> _TASKS_:
A – In the C memory allocation discussion below, why does the last post say the result of malloc is type cast?
B – Carry on the C memory allocation discussion below, picking up after its final post.

C Programming - Memory Allocation - Discussion

@Murugan.

Below i have wrote code for memory allocation & free for 2-D array(3 Rows, 4 Columns)

#include<stdio.h>
#include<stdlib.h>

#define ROW 3
#define COL 4

int main()
{
int i;
int **arr;

// Memory allocation for Rows..
arr = (int**)malloc(ROW*sizeof(int*));
if(arr == NULL)
{
printf("Memory allocation for Row failed..\n");
exit(1);
}

// Memory allocation for Columns..
for(i=0; i<ROW; i++)
{
arr[i] = (int*)malloc(COL*sizeof(int)); // each row having 4 cols
if(arr[i] == NULL)
{
printf("Memory allocation for Column Elements failed..\n");
exit(1);
}


// Memory Free..
for(i=0; i<ROW; i++)
free(arr[i]);

free(arr);

return 0;

}

I don't understand the casting (int**). The malloc function gives an address of memory where you can put an integer value, i.e., it is a pointer to an integer. How it can help a cutting that it points to a pointer to an integer. It, indeed, only a pointer to an integer?

I knew the answer, the type casting in malloc because malloc returns a void pointer. So we should type cast it to the type we want to use first!

> _DATA BELOW_:
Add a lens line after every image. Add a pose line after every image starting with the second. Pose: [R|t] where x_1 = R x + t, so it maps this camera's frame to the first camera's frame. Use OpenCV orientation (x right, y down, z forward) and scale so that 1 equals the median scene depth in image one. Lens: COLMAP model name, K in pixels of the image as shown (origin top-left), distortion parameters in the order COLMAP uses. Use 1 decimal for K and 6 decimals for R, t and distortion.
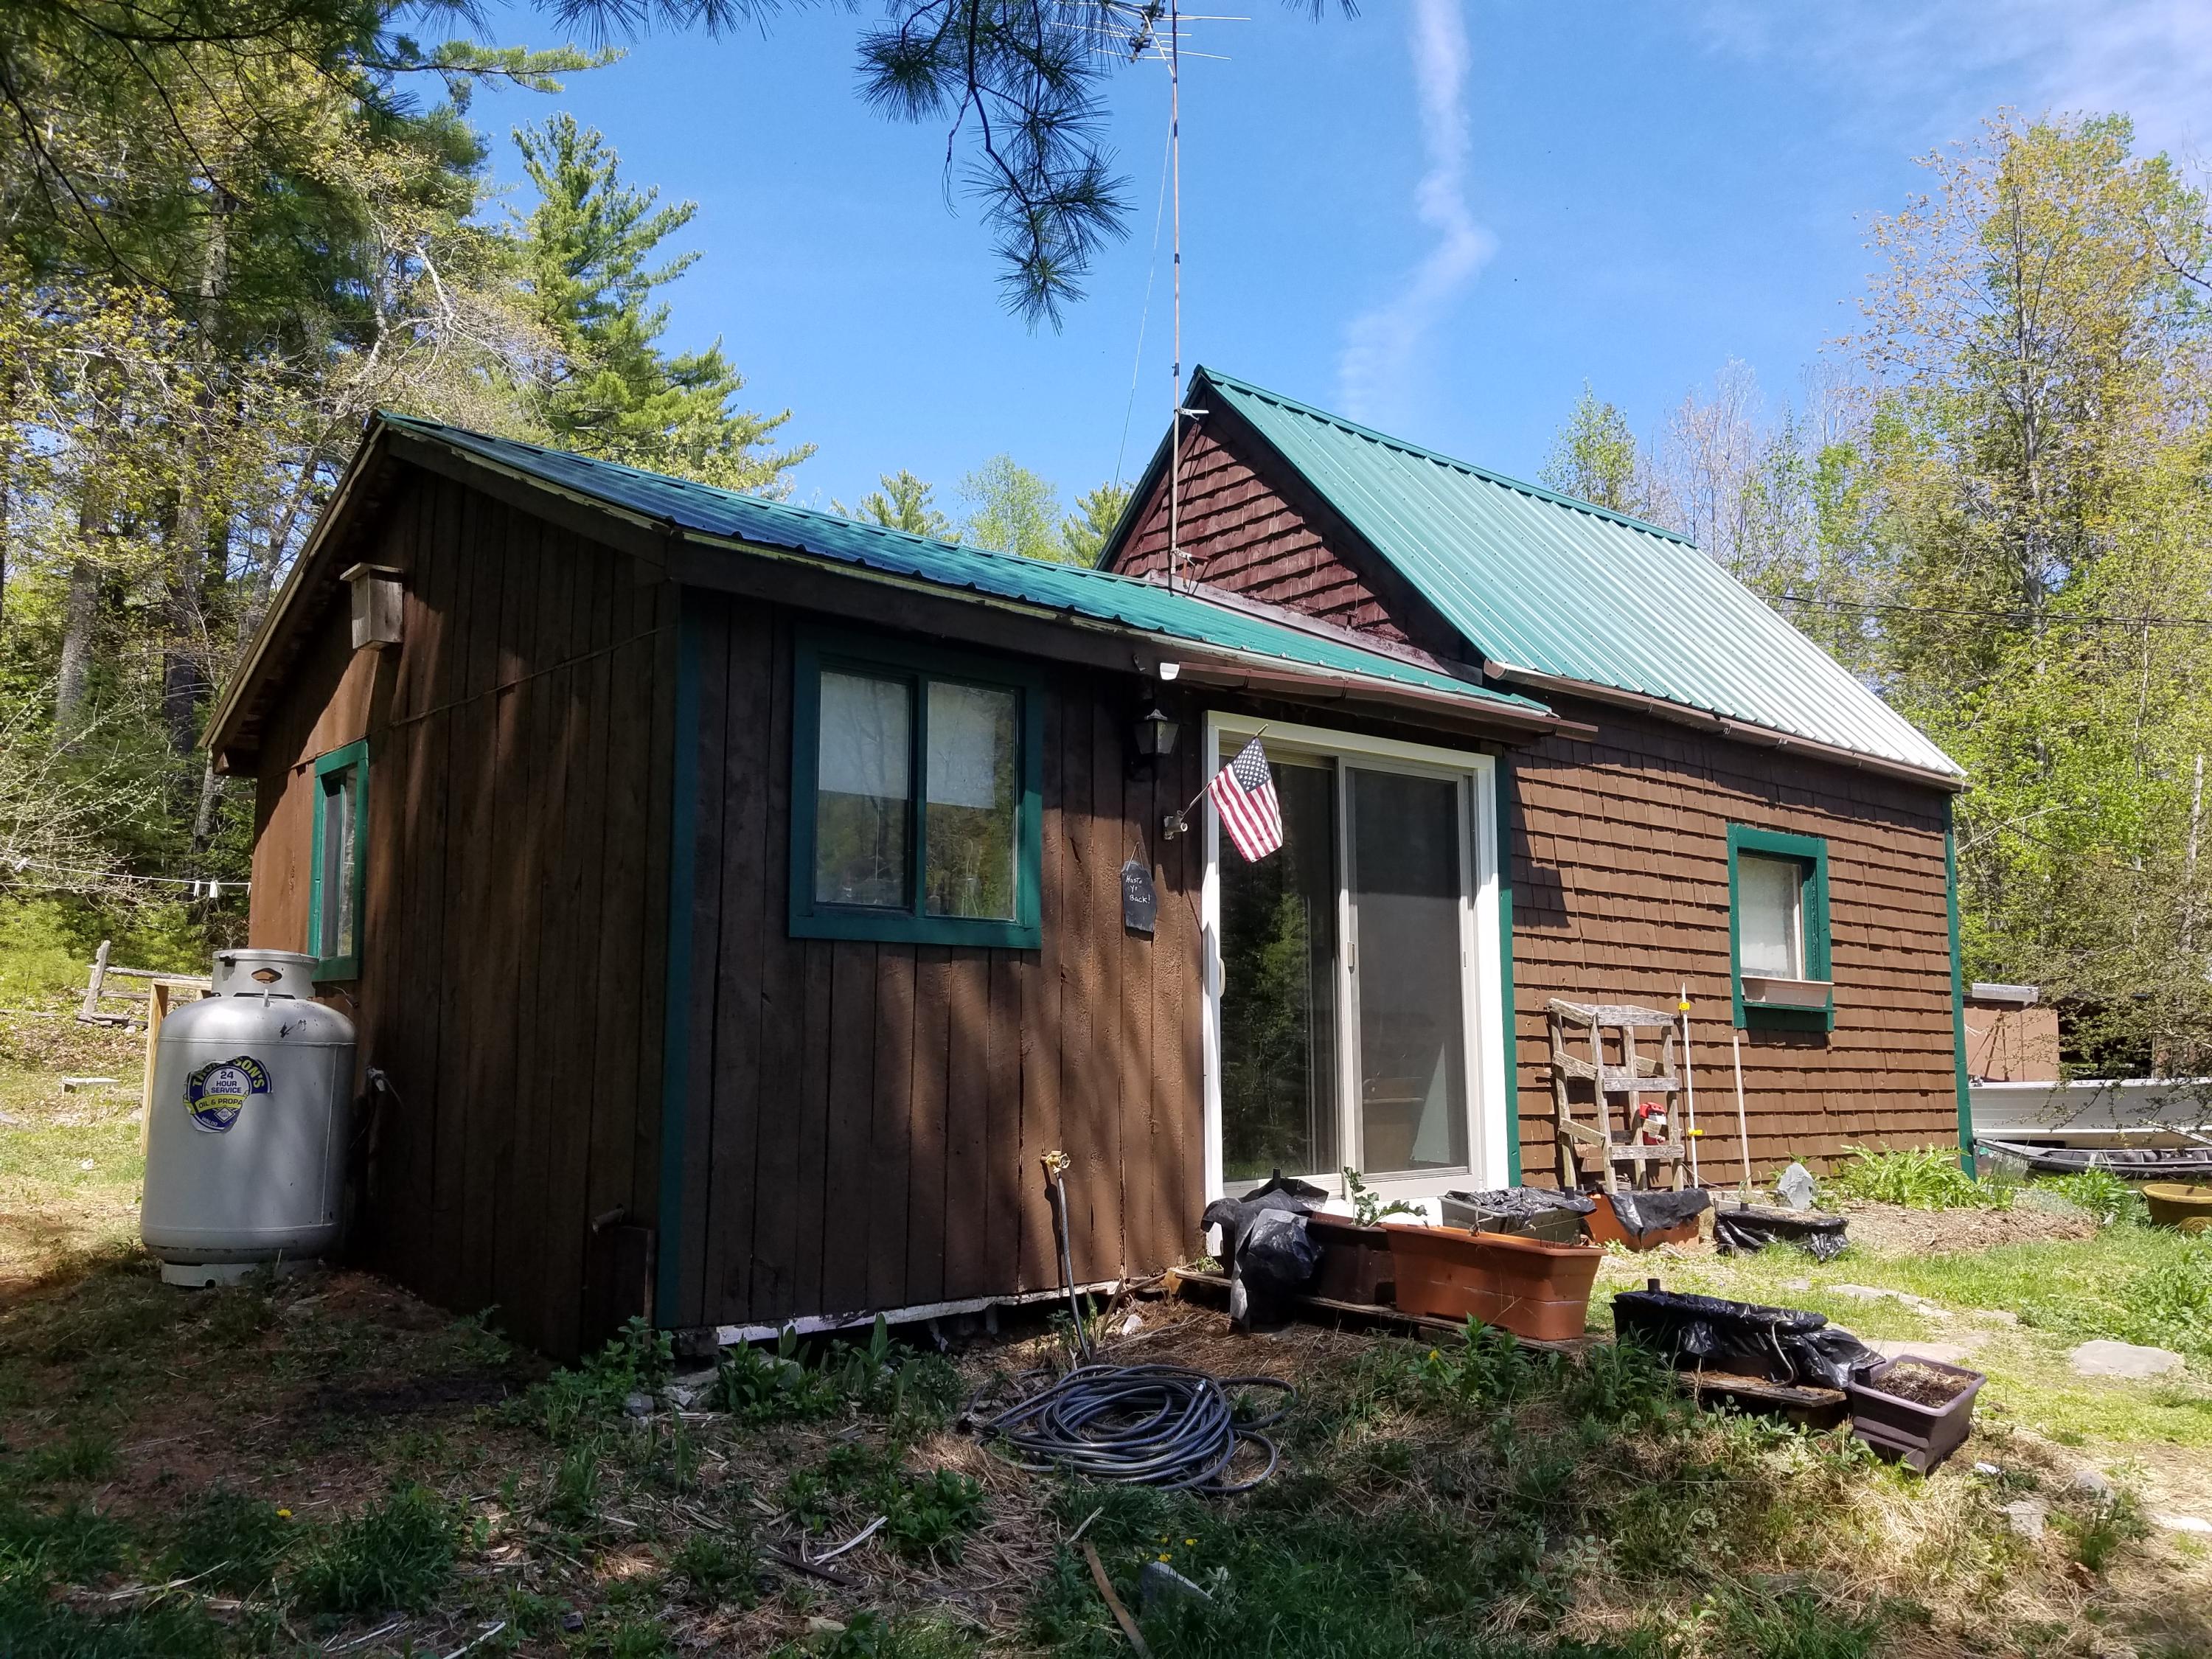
lens RADIAL K [[1794.8, 0, 1106.0], [0, 1794.8, 829.5], [0, 0, 1]] dist [0.002529, 0.000356]
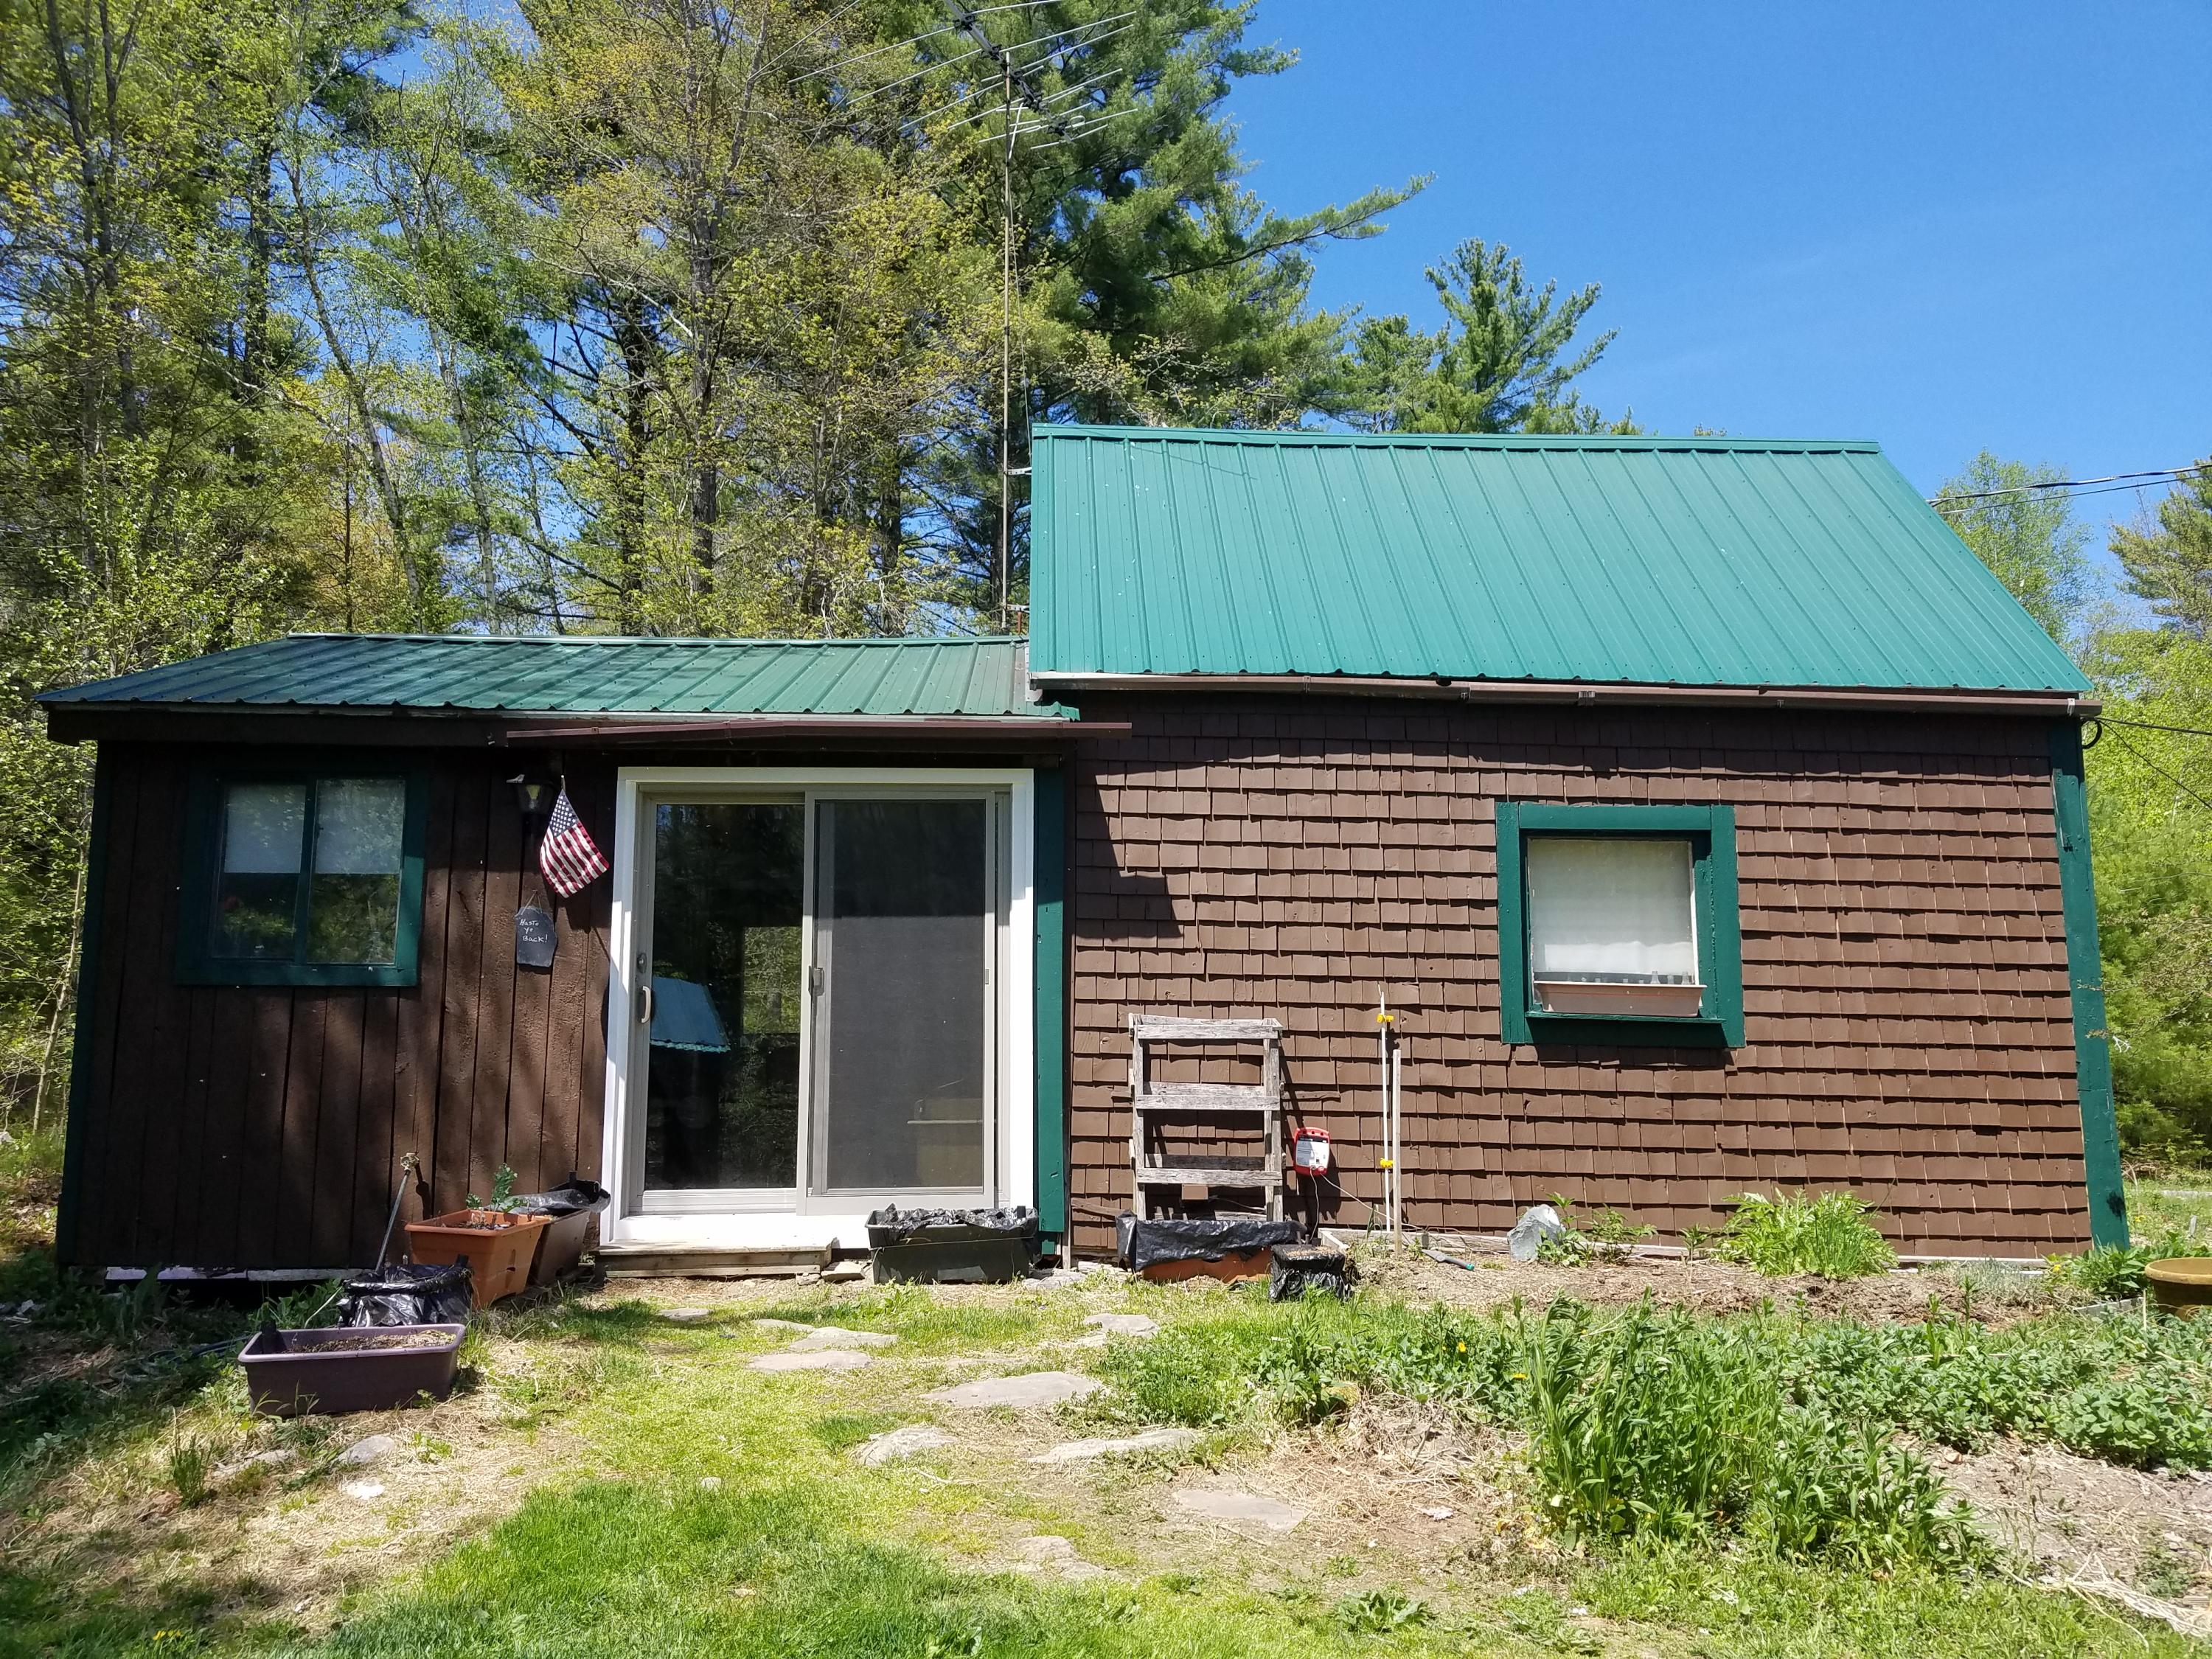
lens RADIAL K [[1806.3, 0, 1106.0], [0, 1806.3, 829.5], [0, 0, 1]] dist [0.057570, -0.001730]
pose [[0.781150, -0.110688, -0.614454, 0.790639], [0.076837, 0.993721, -0.081327, 0.070270], [0.619598, 0.016316, 0.784750, 0.229555]]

> _RESPONSES IN ORDER_:
A – Because malloc returns a void pointer, so it should be cast to the type you want to use.

B –
Malloc allocates a single block of memory but calloc allocates multiple blocks of memory. For calloc block, initial value will be zero.

Any allocation functions like alloc () , malloc () and calloc () should release their memory space with free () function only.

Yeh any allocation functions like alloc() , malloc() and calloc() should release their memory space with free() function only.

why are we doing malloc(.... sizeof(int*))?

It won't only (int ) do in place of (int *)?

Please anyone explain me.

It is a pointer to a pointer, means it keeps the address of a pointer variable.

Ex: int *q, **p;

Then p = &q;

Here, free() function is used to clear the memory that is dynamically created using calloc(), malloc() functions.

Same problem here, why the type casting (int**)?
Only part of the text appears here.